─── DATASET RECORDS ───

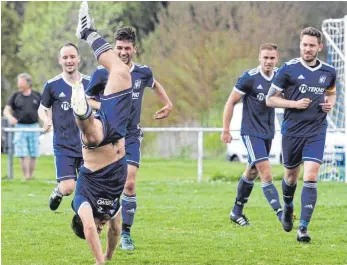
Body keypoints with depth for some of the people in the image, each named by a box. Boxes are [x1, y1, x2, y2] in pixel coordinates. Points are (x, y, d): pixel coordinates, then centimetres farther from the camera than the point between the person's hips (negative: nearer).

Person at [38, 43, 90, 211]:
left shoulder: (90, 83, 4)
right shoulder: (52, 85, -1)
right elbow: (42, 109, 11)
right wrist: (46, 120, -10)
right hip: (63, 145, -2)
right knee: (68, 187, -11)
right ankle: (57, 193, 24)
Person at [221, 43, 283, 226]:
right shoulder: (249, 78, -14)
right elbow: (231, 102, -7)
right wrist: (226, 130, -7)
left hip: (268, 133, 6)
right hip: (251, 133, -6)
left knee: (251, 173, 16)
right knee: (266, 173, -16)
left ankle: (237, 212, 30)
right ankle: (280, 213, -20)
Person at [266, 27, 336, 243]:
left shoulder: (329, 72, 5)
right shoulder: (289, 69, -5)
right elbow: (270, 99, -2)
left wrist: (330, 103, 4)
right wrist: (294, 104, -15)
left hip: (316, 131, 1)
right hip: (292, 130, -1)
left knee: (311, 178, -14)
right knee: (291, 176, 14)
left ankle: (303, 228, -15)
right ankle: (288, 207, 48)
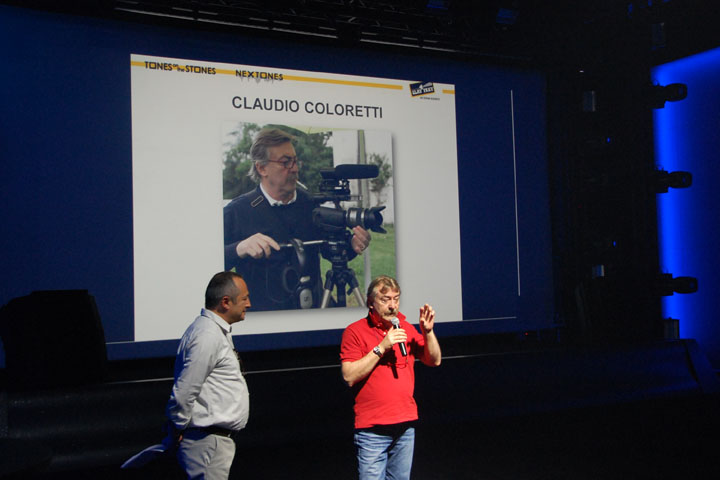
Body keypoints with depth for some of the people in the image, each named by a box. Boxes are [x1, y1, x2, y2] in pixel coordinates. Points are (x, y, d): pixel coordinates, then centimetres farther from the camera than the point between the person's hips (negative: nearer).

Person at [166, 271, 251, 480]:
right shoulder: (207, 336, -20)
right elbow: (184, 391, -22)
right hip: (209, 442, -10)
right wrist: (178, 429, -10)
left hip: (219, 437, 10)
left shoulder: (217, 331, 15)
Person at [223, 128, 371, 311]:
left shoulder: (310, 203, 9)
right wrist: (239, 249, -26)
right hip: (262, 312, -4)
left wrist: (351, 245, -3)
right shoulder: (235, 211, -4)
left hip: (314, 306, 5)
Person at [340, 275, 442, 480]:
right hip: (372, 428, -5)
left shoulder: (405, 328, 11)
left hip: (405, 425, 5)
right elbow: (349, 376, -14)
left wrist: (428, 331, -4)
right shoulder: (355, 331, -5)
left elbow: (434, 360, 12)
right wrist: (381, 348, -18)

───
─── DATASET RECORDS ───

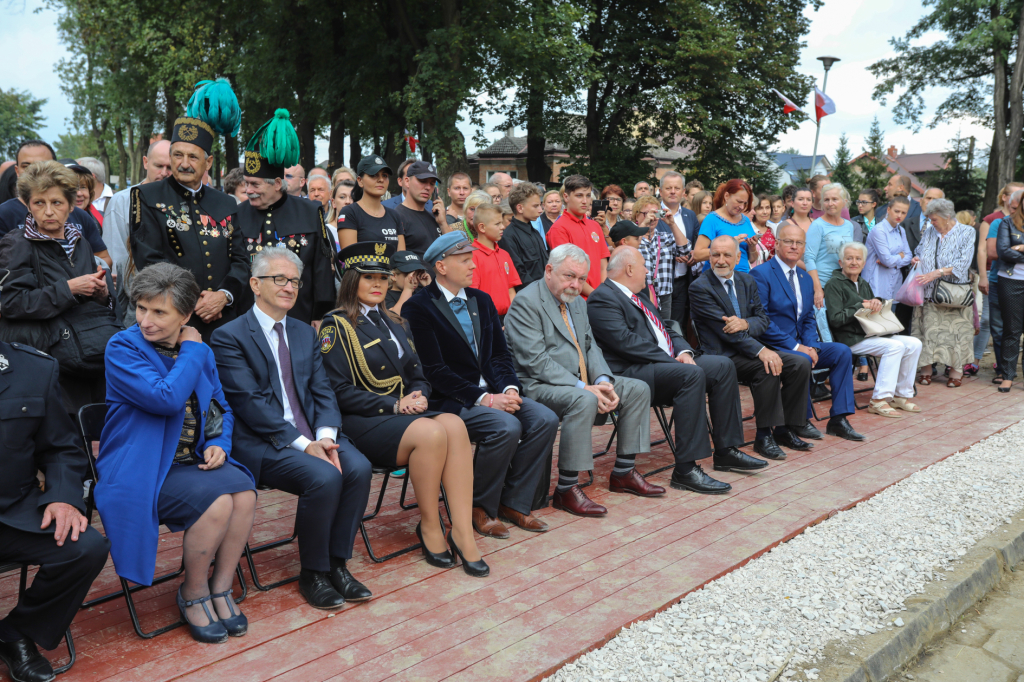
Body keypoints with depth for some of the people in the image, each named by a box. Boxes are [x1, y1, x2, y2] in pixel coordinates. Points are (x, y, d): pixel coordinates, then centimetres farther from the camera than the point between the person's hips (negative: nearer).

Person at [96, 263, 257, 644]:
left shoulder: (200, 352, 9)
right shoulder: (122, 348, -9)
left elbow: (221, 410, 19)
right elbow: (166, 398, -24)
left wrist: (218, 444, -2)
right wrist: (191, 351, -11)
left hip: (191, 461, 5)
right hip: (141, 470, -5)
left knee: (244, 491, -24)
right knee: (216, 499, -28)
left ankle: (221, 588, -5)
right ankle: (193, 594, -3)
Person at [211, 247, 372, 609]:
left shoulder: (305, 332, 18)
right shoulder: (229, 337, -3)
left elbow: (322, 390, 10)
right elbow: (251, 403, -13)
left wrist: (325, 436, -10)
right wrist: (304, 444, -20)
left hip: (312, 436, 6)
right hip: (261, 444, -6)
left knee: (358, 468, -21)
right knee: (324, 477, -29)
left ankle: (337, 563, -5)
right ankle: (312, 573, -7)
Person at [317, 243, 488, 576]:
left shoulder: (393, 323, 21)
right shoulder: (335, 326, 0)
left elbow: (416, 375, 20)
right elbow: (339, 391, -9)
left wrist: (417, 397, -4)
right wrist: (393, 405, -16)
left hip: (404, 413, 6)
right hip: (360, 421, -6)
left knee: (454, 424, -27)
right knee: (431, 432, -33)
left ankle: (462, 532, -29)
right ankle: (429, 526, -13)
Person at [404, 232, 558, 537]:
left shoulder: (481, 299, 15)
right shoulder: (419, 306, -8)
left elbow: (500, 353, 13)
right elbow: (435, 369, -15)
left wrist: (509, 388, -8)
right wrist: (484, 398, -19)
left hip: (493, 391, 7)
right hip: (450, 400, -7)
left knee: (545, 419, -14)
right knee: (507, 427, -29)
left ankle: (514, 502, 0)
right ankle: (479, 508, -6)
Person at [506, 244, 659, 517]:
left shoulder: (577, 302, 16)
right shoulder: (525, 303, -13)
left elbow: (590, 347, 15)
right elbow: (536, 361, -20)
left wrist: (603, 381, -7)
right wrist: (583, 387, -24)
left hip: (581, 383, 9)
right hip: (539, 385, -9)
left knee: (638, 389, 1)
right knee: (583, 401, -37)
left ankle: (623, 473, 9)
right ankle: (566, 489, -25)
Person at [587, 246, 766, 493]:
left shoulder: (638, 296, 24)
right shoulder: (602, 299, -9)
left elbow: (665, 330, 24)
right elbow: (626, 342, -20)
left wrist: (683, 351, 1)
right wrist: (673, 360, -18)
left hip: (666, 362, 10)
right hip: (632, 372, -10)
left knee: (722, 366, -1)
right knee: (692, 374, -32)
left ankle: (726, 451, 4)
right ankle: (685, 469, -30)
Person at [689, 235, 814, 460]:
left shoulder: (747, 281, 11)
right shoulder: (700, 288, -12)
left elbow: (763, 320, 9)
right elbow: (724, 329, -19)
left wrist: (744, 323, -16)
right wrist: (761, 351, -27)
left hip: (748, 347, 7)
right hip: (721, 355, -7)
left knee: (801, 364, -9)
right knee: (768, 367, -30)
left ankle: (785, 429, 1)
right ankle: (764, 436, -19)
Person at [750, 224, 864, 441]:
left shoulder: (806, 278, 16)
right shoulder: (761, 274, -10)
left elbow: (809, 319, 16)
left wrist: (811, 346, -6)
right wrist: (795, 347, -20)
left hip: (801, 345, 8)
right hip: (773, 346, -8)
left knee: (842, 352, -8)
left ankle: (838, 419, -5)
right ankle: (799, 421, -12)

───

__TRY IT__
Taking the records above, retype every line from the one with "right shoulder: (335, 326, 0)" down to the one with "left ankle: (623, 473, 9)", exactly and with nothing else.

__RESPONSE__
right shoulder: (335, 326, 0)
left elbow: (416, 375, 20)
right elbow: (339, 391, -9)
left wrist: (417, 397, -4)
right wrist: (393, 405, -16)
left hip: (404, 413, 6)
right hip: (360, 421, -6)
left knee: (454, 424, -27)
right knee: (431, 432, -33)
left ankle: (462, 532, -29)
right ankle: (429, 526, -13)
Person at [404, 232, 558, 537]:
left shoulder: (481, 299, 15)
right shoulder: (419, 306, -8)
left elbow: (500, 353, 13)
right elbow: (435, 369, -15)
left wrist: (509, 388, -8)
right wrist: (484, 398, -19)
left hip: (493, 391, 7)
right hip: (450, 400, -7)
left knee: (545, 419, -14)
right knee: (507, 427, -29)
left ankle: (514, 502, 0)
right ankle: (479, 508, -6)
Person at [506, 244, 659, 517]:
left shoulder: (577, 302, 16)
right shoulder: (525, 303, -13)
left elbow: (590, 347, 15)
right elbow: (536, 361, -20)
left wrist: (603, 381, -7)
right wrist: (583, 387, -24)
left hip: (581, 383, 9)
right hip: (539, 385, -9)
left knee: (638, 389, 1)
right knee: (583, 401, -37)
left ankle: (623, 473, 9)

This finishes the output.